I'On asked Hyman to organize Metamorphosis, the first of many events that are a marketing strategy to show that North Charleston, and Mixson by extension, are home to the creative class (the event is free but donations go to benefit the Carolina Youth Development Center).
"It's smart business," says Alys Campaigne, I'On spokesperson. "Artists are central to the lasting value of a community. We're jump-starting the process and shifting to long-term goals."
Before you get the idea that Mixson is an attempt to recall the fizzy frisson of 1920s Paris, consider that some observers, like John Howkins, the author of The Creative Economy: How People Make Money from Ideas, say developers want an artistic lifestyle without the artists.
"They are too poor and tend not to worry much about keeping the front steps clean," Howkins says. "Developers design living accommodations for funky people, probably called studios, or even called artists' lofts, and hope to sell them to web designers and TV producers.
"The people in these new neighborhoods are the buyers of art, not the makers of it."

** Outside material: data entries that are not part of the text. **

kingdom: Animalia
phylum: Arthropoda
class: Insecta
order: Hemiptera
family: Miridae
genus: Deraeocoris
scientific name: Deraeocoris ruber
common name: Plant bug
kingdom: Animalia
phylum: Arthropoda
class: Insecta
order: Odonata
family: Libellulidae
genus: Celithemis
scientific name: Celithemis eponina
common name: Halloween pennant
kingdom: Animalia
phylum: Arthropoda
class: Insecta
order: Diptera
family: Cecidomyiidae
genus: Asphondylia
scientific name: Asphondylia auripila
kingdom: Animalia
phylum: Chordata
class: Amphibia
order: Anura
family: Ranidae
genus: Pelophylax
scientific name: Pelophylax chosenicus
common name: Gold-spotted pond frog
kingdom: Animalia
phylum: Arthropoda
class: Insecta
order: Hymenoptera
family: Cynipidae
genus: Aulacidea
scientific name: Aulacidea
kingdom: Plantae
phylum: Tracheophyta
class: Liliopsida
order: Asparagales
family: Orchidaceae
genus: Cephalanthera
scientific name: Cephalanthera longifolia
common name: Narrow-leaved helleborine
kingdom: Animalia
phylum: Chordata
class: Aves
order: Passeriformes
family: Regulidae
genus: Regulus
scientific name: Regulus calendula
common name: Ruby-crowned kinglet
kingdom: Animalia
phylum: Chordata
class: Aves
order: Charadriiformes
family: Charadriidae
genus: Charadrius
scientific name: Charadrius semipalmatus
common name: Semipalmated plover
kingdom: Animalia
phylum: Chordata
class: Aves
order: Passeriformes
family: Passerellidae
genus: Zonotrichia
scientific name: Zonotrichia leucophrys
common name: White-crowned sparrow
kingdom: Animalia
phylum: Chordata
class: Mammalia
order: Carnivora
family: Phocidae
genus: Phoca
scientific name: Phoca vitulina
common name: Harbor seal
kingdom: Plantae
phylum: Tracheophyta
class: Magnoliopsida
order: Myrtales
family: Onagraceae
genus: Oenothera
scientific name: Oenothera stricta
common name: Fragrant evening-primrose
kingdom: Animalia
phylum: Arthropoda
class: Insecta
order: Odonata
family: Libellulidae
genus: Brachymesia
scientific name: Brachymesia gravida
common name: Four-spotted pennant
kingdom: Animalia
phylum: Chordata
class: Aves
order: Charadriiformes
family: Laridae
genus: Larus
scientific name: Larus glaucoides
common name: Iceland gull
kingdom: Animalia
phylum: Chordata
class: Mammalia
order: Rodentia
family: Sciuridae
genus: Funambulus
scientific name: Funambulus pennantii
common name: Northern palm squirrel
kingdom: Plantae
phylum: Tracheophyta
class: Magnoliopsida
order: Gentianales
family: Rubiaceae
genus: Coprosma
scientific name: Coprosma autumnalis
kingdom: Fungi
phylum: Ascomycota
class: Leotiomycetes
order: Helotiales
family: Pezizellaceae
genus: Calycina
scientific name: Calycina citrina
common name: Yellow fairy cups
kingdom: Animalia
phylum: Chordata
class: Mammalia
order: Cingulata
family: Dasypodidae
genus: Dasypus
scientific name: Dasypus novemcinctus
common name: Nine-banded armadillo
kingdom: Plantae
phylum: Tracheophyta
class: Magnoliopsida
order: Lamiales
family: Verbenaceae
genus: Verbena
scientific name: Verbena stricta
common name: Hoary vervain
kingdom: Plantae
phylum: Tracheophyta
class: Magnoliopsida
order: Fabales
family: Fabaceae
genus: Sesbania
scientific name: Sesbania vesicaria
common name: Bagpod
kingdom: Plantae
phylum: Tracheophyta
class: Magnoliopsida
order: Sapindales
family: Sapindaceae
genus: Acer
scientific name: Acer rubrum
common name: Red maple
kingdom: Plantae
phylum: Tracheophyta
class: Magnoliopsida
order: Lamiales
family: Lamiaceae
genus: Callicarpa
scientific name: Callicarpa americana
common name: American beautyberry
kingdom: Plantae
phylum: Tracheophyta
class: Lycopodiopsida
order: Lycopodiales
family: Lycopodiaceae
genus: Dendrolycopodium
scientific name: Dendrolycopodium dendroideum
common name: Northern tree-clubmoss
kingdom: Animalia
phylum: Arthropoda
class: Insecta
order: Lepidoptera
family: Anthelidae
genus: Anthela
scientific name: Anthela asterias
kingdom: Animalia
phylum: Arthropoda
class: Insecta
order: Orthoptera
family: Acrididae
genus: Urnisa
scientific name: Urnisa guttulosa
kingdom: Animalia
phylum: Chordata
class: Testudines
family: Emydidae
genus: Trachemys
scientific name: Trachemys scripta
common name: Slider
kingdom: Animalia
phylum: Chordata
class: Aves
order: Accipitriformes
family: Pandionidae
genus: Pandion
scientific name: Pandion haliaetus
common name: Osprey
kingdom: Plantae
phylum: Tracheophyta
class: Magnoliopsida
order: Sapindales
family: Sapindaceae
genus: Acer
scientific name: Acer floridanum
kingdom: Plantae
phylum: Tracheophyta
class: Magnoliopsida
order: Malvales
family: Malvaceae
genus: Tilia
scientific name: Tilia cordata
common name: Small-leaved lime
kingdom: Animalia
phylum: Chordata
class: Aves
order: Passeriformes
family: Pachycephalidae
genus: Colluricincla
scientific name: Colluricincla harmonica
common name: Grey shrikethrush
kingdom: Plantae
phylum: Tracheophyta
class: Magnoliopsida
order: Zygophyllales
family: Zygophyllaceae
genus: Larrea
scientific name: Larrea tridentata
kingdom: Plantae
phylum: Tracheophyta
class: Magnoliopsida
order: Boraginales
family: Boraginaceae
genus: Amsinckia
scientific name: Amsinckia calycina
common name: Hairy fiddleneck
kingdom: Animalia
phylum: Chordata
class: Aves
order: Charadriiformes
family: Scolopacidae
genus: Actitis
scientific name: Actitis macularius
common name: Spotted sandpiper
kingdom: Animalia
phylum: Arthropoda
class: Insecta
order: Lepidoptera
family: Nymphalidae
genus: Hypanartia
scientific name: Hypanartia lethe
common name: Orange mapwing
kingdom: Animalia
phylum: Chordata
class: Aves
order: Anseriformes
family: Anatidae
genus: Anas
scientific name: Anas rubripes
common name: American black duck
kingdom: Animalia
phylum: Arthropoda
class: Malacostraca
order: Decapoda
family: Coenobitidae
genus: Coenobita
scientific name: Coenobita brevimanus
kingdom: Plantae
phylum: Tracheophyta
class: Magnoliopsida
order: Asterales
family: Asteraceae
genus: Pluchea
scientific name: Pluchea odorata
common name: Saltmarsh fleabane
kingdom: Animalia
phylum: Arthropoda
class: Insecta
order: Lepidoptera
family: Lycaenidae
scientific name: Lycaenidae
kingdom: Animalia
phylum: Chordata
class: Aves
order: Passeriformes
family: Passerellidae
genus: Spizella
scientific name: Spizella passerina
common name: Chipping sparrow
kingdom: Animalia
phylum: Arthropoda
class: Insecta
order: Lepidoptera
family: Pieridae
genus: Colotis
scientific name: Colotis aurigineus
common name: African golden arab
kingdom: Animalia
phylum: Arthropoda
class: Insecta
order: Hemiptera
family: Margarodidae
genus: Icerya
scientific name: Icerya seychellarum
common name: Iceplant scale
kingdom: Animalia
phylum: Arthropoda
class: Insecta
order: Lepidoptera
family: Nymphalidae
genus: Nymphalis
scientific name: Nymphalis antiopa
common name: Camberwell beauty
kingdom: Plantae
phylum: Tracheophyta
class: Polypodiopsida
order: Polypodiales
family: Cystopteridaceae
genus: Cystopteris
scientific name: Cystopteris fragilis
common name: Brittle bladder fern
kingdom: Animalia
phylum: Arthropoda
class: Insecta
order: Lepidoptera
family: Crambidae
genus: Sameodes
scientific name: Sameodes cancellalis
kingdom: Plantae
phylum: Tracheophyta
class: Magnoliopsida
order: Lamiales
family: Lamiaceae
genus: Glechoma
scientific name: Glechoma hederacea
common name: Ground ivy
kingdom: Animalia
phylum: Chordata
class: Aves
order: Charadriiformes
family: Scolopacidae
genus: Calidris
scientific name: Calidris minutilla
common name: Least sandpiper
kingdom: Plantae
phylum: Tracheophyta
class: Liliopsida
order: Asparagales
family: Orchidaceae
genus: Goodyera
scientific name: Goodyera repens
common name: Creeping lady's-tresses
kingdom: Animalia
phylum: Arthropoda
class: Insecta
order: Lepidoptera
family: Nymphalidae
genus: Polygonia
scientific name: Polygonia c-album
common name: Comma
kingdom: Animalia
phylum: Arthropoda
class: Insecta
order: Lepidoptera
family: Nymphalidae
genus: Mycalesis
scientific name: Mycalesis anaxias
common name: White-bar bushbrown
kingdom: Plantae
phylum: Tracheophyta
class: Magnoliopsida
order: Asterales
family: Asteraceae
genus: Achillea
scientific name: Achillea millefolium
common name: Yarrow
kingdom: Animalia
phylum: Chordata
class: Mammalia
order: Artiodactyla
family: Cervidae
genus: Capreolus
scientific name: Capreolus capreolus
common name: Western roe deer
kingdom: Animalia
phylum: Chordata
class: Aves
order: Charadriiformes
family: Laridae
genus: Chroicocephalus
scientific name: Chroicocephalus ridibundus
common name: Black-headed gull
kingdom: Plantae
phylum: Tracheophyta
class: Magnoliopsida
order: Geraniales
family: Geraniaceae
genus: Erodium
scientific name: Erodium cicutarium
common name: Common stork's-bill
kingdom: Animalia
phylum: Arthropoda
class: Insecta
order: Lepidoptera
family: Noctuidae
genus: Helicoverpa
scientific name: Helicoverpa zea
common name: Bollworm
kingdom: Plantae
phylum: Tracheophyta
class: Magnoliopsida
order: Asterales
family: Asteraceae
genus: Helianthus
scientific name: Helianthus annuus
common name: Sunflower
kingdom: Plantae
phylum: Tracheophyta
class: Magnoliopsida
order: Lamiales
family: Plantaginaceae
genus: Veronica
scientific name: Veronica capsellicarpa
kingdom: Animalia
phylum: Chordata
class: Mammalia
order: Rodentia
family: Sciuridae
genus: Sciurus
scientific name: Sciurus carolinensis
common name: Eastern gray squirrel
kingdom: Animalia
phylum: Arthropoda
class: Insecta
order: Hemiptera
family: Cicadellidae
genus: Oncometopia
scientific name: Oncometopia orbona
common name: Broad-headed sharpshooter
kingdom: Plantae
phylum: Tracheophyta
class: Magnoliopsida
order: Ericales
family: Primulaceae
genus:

Pedigo, from the Creative Class Group, says that the success of projects like Mixson will be measured in terms of traffic, not home sales. How many people find value in the neighborhood, how long do they stay, what do they do, and so on? Those are true benchmarks of economic impact. Even so, Pedigo says that Mixson is unique in its strategy to put the arts at the center of its mission. It's an example, he says, of savvy community development.
As for Hyman, he knows Metamorphosis will help sell houses, but he also knows it may help change North Charleston's image, something he's tried doing for years. The city, he says, is home to many artists who don't get nearly the level of recognition they deserve. Events like Metamorphosis, he says, have the power to transform the way we think about his beloved hometown.
"It will demonstrate what's possible," he says.